*** Data for processing ***

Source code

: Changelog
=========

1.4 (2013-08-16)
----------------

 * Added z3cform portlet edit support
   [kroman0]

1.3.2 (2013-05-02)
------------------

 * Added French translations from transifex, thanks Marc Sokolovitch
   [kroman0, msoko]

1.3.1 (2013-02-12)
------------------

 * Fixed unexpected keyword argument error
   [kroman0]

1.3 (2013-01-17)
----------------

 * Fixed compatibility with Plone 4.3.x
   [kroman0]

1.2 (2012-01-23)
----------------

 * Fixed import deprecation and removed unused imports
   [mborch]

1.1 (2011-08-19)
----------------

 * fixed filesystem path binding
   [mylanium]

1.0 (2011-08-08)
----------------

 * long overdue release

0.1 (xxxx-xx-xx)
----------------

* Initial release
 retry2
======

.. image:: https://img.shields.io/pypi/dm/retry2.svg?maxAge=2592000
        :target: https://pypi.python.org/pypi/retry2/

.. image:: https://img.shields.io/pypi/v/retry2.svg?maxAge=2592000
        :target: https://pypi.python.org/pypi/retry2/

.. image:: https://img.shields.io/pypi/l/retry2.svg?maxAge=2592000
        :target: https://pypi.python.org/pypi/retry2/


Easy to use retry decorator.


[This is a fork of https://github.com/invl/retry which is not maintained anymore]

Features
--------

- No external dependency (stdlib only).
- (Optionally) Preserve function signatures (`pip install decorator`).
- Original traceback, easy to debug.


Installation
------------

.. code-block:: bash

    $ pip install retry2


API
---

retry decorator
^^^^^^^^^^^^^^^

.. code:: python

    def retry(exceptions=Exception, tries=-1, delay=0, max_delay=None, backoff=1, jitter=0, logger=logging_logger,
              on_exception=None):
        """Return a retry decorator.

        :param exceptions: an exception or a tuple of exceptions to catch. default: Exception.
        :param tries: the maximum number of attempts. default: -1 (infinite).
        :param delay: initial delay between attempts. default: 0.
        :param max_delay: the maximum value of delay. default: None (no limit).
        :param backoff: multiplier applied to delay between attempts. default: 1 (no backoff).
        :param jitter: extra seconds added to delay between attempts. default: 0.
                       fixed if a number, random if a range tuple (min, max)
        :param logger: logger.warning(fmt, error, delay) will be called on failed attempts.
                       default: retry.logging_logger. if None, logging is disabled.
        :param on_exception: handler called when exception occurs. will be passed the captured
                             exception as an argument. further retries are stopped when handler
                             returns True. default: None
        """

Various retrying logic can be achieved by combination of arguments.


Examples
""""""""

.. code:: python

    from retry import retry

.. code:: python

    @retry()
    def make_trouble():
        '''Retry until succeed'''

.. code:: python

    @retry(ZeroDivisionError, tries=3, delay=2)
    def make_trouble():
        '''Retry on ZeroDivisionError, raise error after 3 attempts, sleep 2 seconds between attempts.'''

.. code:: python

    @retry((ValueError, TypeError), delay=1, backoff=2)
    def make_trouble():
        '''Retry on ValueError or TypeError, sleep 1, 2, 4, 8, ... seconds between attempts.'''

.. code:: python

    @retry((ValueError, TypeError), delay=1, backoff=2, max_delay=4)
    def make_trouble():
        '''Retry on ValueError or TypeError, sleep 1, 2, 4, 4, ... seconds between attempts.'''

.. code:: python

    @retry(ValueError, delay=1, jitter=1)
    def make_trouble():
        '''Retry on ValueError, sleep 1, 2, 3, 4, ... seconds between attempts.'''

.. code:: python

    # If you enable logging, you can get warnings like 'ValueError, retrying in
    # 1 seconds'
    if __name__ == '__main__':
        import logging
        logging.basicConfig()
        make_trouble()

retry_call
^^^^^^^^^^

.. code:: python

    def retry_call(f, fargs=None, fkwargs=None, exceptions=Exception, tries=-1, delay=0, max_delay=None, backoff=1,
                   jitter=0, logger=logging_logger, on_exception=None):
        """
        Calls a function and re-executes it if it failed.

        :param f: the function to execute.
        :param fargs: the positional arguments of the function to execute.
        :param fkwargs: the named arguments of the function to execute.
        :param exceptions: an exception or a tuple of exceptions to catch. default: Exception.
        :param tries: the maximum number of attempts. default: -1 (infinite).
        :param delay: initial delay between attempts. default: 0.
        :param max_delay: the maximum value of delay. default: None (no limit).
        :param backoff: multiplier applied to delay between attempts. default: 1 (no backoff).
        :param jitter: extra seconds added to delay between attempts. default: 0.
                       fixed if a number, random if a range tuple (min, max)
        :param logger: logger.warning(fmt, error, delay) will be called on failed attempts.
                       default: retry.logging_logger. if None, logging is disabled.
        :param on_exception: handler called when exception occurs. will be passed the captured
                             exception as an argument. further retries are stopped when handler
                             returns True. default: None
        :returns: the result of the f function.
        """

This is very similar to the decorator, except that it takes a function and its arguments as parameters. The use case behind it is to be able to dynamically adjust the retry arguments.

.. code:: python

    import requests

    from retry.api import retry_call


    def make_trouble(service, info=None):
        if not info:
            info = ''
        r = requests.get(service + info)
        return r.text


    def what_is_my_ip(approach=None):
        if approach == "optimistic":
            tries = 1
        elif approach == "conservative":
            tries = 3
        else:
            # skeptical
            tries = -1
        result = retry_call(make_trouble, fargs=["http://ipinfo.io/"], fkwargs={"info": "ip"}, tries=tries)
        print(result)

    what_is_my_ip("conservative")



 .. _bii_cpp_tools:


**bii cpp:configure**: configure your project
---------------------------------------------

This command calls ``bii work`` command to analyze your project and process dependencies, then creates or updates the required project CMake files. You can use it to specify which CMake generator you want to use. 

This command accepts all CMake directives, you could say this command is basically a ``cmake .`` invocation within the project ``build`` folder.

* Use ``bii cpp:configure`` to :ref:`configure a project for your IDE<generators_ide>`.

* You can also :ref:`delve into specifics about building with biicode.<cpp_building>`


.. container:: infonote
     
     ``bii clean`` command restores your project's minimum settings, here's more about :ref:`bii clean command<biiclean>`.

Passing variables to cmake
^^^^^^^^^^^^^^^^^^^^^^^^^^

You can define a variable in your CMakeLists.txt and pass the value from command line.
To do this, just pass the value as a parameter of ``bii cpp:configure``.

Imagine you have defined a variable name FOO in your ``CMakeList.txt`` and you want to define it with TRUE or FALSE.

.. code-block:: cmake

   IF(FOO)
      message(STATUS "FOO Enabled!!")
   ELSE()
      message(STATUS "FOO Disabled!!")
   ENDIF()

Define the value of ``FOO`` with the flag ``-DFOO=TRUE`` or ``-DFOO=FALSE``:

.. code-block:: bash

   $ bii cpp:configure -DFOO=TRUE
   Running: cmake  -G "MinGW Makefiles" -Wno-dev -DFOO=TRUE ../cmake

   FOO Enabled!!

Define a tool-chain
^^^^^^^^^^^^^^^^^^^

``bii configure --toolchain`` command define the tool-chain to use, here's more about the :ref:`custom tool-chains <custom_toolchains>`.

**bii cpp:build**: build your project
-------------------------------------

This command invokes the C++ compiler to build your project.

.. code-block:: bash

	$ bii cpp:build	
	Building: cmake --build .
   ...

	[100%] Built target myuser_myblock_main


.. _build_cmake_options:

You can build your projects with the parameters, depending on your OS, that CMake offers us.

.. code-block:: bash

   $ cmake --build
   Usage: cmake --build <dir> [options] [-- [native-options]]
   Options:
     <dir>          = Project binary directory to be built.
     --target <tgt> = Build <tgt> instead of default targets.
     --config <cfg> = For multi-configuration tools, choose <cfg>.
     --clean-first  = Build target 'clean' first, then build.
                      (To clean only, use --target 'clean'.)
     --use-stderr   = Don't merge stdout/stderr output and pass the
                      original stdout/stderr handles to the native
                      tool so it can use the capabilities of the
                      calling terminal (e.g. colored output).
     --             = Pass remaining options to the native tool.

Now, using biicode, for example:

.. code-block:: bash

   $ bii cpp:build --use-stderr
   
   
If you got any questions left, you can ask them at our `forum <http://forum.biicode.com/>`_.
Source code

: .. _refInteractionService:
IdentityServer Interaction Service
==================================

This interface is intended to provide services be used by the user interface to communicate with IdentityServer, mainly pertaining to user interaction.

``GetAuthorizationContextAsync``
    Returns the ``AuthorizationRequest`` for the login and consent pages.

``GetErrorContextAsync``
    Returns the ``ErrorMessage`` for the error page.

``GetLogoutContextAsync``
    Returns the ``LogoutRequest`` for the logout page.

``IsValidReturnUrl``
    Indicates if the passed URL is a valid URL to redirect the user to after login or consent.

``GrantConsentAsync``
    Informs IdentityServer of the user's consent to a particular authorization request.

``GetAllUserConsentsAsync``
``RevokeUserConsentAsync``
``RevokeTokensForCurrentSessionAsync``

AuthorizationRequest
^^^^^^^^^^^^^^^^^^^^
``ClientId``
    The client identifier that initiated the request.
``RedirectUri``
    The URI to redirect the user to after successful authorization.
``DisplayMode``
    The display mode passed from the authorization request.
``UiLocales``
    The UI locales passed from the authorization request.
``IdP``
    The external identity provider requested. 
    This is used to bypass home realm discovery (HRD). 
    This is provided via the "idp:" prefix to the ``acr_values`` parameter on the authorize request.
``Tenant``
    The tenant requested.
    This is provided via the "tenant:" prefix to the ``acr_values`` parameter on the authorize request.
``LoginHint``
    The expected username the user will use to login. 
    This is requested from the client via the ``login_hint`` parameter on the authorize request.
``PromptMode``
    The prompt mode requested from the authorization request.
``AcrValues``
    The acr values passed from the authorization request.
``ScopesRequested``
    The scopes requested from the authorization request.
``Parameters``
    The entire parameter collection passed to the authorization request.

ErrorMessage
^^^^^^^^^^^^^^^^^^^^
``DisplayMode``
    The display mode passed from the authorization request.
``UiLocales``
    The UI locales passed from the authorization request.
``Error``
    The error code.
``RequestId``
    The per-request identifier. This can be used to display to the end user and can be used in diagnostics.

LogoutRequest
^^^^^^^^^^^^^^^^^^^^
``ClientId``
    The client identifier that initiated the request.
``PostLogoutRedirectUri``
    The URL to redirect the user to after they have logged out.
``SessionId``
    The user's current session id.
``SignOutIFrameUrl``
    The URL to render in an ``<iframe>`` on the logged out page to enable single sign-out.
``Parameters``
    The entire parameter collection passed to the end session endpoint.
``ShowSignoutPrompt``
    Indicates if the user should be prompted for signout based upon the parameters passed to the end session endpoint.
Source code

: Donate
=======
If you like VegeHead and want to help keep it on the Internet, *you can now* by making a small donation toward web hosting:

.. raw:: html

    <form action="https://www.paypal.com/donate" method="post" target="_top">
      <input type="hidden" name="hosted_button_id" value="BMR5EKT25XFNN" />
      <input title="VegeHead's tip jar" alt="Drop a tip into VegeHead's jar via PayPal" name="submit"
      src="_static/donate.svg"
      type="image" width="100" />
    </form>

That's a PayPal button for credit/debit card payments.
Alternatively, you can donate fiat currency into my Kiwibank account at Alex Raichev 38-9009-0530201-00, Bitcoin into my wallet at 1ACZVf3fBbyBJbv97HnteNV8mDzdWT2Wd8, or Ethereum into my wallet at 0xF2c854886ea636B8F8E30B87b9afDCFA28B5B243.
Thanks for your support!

*** End of Data for processing ***

● Activity
Across the data, pull every line containing the string "between".

● Response box
        :param delay: initial delay between attempts. default: 0.
        :param backoff: multiplier applied to delay between attempts. default: 1 (no backoff).
        :param jitter: extra seconds added to delay between attempts. default: 0.
        '''Retry on ZeroDivisionError, raise error after 3 attempts, sleep 2 seconds between attempts.'''
        '''Retry on ValueError or TypeError, sleep 1, 2, 4, 8, ... seconds between attempts.'''
        '''Retry on ValueError or TypeError, sleep 1, 2, 4, 4, ... seconds between attempts.'''
        '''Retry on ValueError, sleep 1, 2, 3, 4, ... seconds between attempts.'''
        :param delay: initial delay between attempts. default: 0.
        :param backoff: multiplier applied to delay between attempts. default: 1 (no backoff).
        :param jitter: extra seconds added to delay between attempts. default: 0.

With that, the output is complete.